Universal Blue does some path tinkering to fix this, not sure how though. KDE Linux also has their own workaround, where they instead prioritize system dependencies over brews so that it’s brew that would break instead of the OS.

Little more info from KDE:

• https://invent.kde.org/kde-linux/kde-linux/-/merge_requests/408
• https://pointieststick.com/2026/03/14/this-month-in-kde-linux/

I’ve used NixOS, wasn’t that big of a fan. I certainly love the idea, but not the execution. Fedora Atomic just comes out of the box as a more complete, configured system that’s easier to understand.

I have been meaning to use Nix on Atomic, but the problem is that since / is immutable, Nix cannot create /nix and so doesn’t work properly. But there are workarounds for that issue, I just haven’t tried them yet.

Nix certainly fixes the PATH issues of homebrew since it has its unique linking system.

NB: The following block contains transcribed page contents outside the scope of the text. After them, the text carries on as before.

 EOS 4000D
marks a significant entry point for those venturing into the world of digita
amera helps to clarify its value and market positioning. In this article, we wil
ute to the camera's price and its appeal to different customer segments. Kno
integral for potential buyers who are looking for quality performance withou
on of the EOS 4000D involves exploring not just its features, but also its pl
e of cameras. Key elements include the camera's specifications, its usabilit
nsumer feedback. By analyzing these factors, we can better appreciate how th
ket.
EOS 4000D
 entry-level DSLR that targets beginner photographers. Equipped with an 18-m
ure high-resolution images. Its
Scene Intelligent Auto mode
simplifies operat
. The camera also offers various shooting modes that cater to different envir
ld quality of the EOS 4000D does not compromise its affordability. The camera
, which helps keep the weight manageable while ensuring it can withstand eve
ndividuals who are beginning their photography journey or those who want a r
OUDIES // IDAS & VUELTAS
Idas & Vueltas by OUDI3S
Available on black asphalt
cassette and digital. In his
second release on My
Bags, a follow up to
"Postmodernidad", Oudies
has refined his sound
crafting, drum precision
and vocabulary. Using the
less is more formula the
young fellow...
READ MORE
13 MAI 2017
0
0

Not sure how I feel about this “distroless” pattern. It’s interesting to be able to get components directly from upstreams from like Gnome, but it makes certain tasks more difficult.

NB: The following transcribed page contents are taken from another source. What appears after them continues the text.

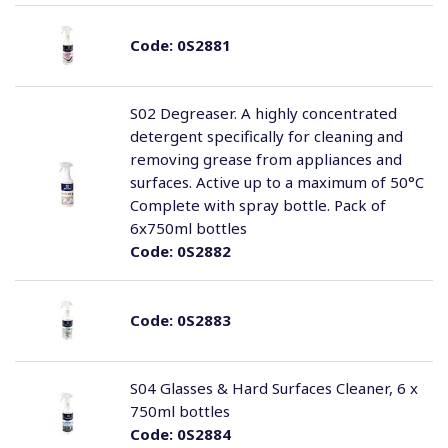
Code:
0S2881
S02 Degreaser. A highly concentrated
detergent specifically for cleaning and
removing grease from appliances and
surfaces. Active up to a maximum of 50°C
Complete with spray bottle. Pack of
6x750ml bottles
Code:
0S2882
Code:
0S2883
S04 Glasses & Hard Surfaces Cleaner, 6 x
750ml bottles
Code:
0S2884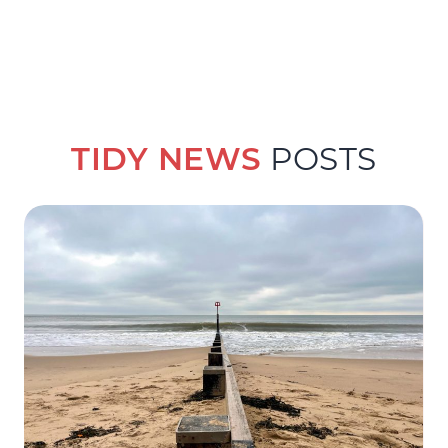
TIDY NEWS
POSTS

The lack of any distro packages to fall back on when flatpak, distrobox, appimages, and brew fails is simply annoying. I’ve experienced this multiple times.

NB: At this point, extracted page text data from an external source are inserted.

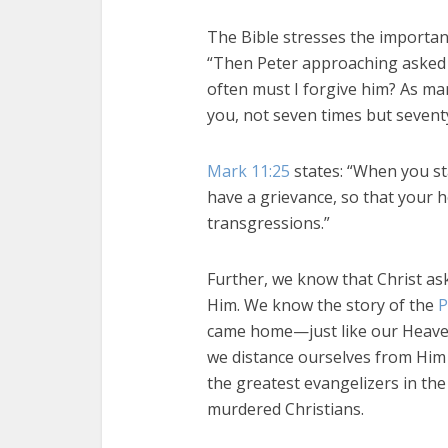
The Bible stresses the importan
“Then Peter approaching asked h
often must I forgive him? As man
you, not seven times but sevent
Mark 11:25
states: “When you s
have a grievance, so that your 
transgressions.”
Further, we know that Christ as
Him. We know the story of the
P
came home—just like our Heaven
we distance ourselves from Him 
the greatest evangelizers in th
murdered Christians.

• When I would flash OSes on my Pixel, I couldn’t use flatpak/distrobox/brew. I would either have to (1) overlay a browser and ADB tools, (2) overlay ADB and maybe use an Appimage browser, or (3) boot into a traditional distro like Debian that has an unrestricted browser. Distroless has no recourse for me here.
• Using sshfs: installing sshfs from brew or distrobox would not work without host configuration changes made by overlaying sshfs. Distroless has no distro package to fall back on
• Using tailscale: tailscale from brew didn’t work. Had to fall back on distro package. Distroless would fail me here, but in this case, I believe Jorge preinstalls it. So simply adopt all of Jorge’s tastes and applications and you’ll be fine…
• No upstream Steam support since there’s no rpmfusion or official valve package to use, you’d have to use something like the unoffical Steam flatpak

While I love Fedora Atomic and atomic distros in general, I constantly feel like they do not think things through. They made the system harder to break, but with severely limited (if you use them the way you’re encouraged to, like no layering). They then address these gaps one by one with more and more solutions that are imperfect and that do not fit all needs.

• Flatpak is good for GUI apps, but not CLI.
• Brew is good for CLI stuff, but does funky PATH things that could break host OS at times (and as mentioned, did not work for sshfs or tailscale for me). KDE Linux initially promoted Brew, but then later recommended not using it at all due to its PATH shenanigans
• Distrobox is good if you need distro packages, but the containerization has limitations with desktop integration and more complex tasks, like I mentioned with flashing OSes on my Pixel.

At least with Fedora Atomic (and containerfiles with bootc stuff), I can get a robust system, seamless OS upgrades, and install any packages that do not work well as flatpaks/distrobox/appimages.

I can understand MIT being an issue in some cases. For example, VSCode is a proprietary fork of the MIT open-source Code. If Microsoft wanted, they could stop publishing the MIT open source version. Of course that code would still exist as MIT, but development would slow down without Microsoft.

But I don’t see uutils being MIT as an issue. It’s primary goal is to be compatible with GNU coreutils. You can’t really rug pull a project with a goal like that. And permissively licensed utils have been around thanks to BSD and it’s never been an issue. You don’t see companies like Apple using proprietary forked versions as benefit. The “value” they add is higher up the tech stack with their own truly proprietary stuff or open stuff that encourages lock-in to its ecosystem, like Swift.

Snap as a technology is so interesting and more versatile than other formats. It’s just unfortunate that Canonical is in charge of the project, they’ve made some baffling decisions and continue to shoot themselves in the foot.